Teaching Comparative Government and Politics

Thursday, January 13, 2011

The revolution plods on

In this stage of the revolution, the emotional impulse is spent, but rational motivations take over. However, will the logical-sounding steps lead in the direction that the rulers wish? (Remember what happened after the White Revolution promoted by the Shah?)

Iran overhauls education system to erase Western influences
Iran is overhauling its education system to rid it of Western influence, the latest attempt by the government to fortify Islamic values and counter the clout of the country's increasingly secularized middle class.

Starting in September, all Iranian high school students will be introduced to new courses such as "political training" and "living skills" that will warn against "perverted political movements" and encourage girls to marry at an early age, Education Ministry officials say.

In universities, the curricula of law, psychology, sociology and other studies will be drastically altered, with officials from the Science Ministry... working to strip out what they describe as Western theories and replace them with Islamic ones. Dozens of professors have already retired or been fired on the grounds that they did not sufficiently support the new policy.
The changes are aimed at offsetting the growing influence of a middle class that increasingly embraces individualism and shares modern aspirations…

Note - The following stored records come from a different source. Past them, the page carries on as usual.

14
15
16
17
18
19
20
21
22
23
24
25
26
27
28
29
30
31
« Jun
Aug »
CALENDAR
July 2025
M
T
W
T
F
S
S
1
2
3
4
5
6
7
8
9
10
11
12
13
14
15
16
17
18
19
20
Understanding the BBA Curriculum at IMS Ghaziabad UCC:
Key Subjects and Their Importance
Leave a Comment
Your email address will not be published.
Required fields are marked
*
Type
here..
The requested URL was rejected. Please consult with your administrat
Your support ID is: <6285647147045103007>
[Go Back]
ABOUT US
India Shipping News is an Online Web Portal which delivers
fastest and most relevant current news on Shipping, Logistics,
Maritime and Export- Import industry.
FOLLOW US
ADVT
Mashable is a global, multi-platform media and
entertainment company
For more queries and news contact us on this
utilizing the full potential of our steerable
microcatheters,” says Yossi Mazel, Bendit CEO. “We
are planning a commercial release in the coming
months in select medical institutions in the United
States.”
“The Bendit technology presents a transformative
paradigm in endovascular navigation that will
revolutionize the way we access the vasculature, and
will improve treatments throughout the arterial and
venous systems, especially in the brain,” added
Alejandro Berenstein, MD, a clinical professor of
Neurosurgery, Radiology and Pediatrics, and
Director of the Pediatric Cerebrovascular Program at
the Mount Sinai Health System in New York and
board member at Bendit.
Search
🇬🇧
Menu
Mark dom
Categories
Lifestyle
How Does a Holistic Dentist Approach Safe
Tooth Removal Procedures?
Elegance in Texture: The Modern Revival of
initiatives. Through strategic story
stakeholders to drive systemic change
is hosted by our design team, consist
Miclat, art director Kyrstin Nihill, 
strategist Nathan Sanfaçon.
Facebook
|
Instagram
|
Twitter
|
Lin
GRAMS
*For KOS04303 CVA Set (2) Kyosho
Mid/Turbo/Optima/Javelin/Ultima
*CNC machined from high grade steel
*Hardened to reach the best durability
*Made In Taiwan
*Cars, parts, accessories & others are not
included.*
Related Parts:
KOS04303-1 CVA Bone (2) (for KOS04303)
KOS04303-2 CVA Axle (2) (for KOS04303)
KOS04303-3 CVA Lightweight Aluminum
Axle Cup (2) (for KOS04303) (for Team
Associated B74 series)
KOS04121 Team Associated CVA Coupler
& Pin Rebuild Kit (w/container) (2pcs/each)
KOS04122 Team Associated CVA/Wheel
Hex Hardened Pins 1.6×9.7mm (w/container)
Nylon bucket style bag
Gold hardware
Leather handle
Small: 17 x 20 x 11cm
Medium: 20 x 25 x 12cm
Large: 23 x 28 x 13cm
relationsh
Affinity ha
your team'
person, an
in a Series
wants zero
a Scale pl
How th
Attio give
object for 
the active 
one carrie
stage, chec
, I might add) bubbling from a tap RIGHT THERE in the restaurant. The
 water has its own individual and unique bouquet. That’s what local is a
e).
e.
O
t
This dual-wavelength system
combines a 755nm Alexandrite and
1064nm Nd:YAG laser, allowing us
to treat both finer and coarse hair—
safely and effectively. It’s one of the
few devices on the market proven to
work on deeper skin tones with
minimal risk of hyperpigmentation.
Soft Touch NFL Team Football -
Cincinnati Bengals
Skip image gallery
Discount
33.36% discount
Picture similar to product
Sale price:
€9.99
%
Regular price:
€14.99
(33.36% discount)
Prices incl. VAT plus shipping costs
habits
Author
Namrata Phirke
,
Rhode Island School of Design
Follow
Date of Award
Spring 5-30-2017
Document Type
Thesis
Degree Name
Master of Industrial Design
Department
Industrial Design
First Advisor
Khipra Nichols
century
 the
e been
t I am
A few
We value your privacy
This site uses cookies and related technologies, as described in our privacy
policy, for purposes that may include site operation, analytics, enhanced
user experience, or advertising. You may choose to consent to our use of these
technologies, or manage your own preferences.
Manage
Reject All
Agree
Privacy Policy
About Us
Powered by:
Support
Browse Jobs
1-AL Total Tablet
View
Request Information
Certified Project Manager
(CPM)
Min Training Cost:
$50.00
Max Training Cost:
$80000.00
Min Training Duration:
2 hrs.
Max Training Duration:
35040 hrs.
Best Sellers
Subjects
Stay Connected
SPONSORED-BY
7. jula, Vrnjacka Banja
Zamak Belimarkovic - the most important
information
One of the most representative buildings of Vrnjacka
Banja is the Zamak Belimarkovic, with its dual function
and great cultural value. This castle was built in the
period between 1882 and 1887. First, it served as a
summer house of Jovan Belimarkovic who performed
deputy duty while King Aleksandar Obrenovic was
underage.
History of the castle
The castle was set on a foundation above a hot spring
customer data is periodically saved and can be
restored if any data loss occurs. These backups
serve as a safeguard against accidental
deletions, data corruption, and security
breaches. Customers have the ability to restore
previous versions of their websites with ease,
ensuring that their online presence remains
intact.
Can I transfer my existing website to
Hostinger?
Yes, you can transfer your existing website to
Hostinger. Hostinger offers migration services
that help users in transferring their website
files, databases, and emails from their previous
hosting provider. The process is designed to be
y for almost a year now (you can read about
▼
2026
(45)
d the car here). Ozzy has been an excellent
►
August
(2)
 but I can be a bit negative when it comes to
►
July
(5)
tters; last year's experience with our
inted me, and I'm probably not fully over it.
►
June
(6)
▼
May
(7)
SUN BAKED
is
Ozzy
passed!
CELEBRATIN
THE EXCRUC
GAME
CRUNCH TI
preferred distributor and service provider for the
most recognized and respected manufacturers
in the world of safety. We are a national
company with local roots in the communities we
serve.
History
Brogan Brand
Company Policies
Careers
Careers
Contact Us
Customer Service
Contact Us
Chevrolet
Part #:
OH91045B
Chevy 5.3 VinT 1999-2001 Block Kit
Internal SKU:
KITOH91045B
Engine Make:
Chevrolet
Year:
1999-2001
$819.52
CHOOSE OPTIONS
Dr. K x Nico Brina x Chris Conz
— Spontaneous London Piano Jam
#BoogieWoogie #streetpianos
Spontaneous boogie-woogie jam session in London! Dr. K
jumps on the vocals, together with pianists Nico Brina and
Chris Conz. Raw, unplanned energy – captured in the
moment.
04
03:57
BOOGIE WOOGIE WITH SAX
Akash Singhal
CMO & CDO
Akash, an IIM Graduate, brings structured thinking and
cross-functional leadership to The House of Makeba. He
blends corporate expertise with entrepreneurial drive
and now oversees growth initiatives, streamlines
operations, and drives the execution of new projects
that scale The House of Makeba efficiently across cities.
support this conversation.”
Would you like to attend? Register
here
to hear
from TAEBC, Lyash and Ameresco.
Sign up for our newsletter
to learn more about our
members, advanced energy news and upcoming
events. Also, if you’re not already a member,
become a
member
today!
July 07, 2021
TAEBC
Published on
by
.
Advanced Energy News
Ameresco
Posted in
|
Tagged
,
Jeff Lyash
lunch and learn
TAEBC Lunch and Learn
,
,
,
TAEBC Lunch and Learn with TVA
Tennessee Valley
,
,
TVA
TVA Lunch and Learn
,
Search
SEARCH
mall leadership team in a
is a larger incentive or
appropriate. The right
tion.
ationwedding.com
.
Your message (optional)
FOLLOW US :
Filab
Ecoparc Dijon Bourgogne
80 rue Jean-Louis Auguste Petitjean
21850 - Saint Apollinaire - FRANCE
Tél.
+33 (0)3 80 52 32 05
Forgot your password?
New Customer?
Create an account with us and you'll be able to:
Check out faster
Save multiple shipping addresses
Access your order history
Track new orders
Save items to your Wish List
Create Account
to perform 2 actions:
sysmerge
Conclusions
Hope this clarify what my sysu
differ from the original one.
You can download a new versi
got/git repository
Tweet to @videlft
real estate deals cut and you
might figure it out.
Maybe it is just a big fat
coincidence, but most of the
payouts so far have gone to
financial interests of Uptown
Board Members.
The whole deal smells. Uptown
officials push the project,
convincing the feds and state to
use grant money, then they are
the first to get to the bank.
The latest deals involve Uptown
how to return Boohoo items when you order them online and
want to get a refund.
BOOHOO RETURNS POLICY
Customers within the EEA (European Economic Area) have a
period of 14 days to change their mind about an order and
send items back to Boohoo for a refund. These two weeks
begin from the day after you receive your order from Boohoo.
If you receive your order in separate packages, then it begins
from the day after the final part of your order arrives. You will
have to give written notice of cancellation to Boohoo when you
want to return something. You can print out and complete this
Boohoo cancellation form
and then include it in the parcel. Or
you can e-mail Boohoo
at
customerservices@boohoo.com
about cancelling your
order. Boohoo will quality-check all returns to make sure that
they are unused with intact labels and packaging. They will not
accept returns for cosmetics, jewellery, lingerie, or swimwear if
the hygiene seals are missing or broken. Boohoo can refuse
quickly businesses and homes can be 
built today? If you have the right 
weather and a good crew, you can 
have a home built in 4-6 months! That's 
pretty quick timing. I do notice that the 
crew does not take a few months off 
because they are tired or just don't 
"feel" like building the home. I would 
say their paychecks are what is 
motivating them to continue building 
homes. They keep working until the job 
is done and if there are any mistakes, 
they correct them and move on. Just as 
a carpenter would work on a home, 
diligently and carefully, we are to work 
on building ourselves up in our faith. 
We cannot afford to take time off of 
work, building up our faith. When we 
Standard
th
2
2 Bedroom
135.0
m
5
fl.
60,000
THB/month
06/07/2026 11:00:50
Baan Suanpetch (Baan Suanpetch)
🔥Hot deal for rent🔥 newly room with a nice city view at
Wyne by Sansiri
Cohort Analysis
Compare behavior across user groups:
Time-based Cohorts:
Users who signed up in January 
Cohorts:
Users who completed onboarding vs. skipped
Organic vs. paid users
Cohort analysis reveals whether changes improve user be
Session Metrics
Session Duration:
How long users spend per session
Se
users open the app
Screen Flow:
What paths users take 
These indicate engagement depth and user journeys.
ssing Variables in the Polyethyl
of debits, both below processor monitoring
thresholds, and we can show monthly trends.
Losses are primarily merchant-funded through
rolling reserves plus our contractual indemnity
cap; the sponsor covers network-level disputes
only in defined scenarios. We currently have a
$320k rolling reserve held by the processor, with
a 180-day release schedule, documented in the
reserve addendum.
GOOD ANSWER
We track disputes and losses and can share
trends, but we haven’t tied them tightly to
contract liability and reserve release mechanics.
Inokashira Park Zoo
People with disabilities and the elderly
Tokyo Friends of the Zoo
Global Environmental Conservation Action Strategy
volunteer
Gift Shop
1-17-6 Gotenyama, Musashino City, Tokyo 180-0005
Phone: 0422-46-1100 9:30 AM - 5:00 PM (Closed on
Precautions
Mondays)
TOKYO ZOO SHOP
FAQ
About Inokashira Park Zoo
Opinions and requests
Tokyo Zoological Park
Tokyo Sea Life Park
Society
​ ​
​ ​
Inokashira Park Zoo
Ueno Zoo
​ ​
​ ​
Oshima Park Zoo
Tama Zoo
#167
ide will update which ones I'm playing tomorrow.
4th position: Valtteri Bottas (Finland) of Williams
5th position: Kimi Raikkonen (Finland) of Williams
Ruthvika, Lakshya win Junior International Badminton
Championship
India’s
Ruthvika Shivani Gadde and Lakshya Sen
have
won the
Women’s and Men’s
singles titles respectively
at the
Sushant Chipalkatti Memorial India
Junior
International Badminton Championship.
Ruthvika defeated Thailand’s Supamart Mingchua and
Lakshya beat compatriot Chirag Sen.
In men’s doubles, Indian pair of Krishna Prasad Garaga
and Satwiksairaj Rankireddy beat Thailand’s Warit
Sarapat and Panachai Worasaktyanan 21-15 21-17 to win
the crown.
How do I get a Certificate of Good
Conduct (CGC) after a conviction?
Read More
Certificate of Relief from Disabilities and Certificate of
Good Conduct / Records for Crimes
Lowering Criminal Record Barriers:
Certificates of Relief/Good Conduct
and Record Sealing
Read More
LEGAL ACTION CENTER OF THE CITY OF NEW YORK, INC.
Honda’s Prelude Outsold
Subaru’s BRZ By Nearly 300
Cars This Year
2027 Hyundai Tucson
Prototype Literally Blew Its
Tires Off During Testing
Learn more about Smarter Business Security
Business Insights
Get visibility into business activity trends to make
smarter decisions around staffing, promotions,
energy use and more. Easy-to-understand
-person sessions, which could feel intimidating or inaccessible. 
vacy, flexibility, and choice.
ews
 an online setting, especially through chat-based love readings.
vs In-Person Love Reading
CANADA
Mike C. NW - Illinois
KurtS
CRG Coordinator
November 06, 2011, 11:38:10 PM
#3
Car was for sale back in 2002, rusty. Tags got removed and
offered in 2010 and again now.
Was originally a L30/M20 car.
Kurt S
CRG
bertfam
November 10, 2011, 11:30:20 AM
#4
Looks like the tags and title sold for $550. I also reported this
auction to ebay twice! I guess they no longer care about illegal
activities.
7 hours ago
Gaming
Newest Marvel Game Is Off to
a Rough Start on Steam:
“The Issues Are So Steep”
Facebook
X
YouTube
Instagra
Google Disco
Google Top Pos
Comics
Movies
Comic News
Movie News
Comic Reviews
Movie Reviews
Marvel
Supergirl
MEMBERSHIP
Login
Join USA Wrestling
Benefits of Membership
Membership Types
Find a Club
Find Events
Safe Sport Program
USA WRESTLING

Plans for an educational overhaul arose after sweeping changes in Iran's political system in recent years. Many prominent revolutionary figures have been purged, while the power wielded by President Mahmoud Ahmadinejad and a group of key clerics and Revolutionary Guard commanders has greatly expanded since Ahmadinejad arrived on the political scene in 2003 as Tehran's mayor…

The president and his supporters are undertaking a major restructuring of the economy, raising prices of fuel, energy, bread and other products to market levels while reducing state subsidies. Officials say the move will help the poor, but the lawyers, nurses, double-shift taxi drivers and others who make up the country's broad middle classes say it will break their backs.

The reshaping of the education system, from primary schools to universities, is next on the cabinet's list. The Education Ministry's plan, titled "The Program for Fundamental Evolution in Education and Training," envisages schools becoming "neighborhood cultural bases" where teachers will provide "life" guidance, assisted by selected clerics and members of the paramilitary Basij force…

The ministry will also introduce new courses designed to help students ages 12 to 17 acquire political analysis skills and prevent them from "being trapped by perverted movements and enemy plots or be imprisoned by satellite channels, the Internet and cyberspace," according to an internal ministry document that was distributed in September…

Many educators, however, say the plans are misguided. "Such cultural engineering will not work," said Sadegh Zibakalam, a professor of political science at Tehran University and a critic of the government. "They think they can educate children in schools to be perfect beings but forget that dozens of other factors - parents, friends, satellite and Internet - shape their thoughts."…

Sadegh Zibakalam, a professor of political science at Tehran University, said the revolution illustrated the difficulty of shaping people's thinking. The uprising was joined by hundreds of thousands of students who had been immersed for years in Westernized education programs during the reign of the Western-backed Shah Mohammad Reza Pahlavi, but who ended up helping to topple him.

"It is not what we teach students which makes them support somebody or not," Zibakalam said. "How they act depends on how they are being treated by those in power."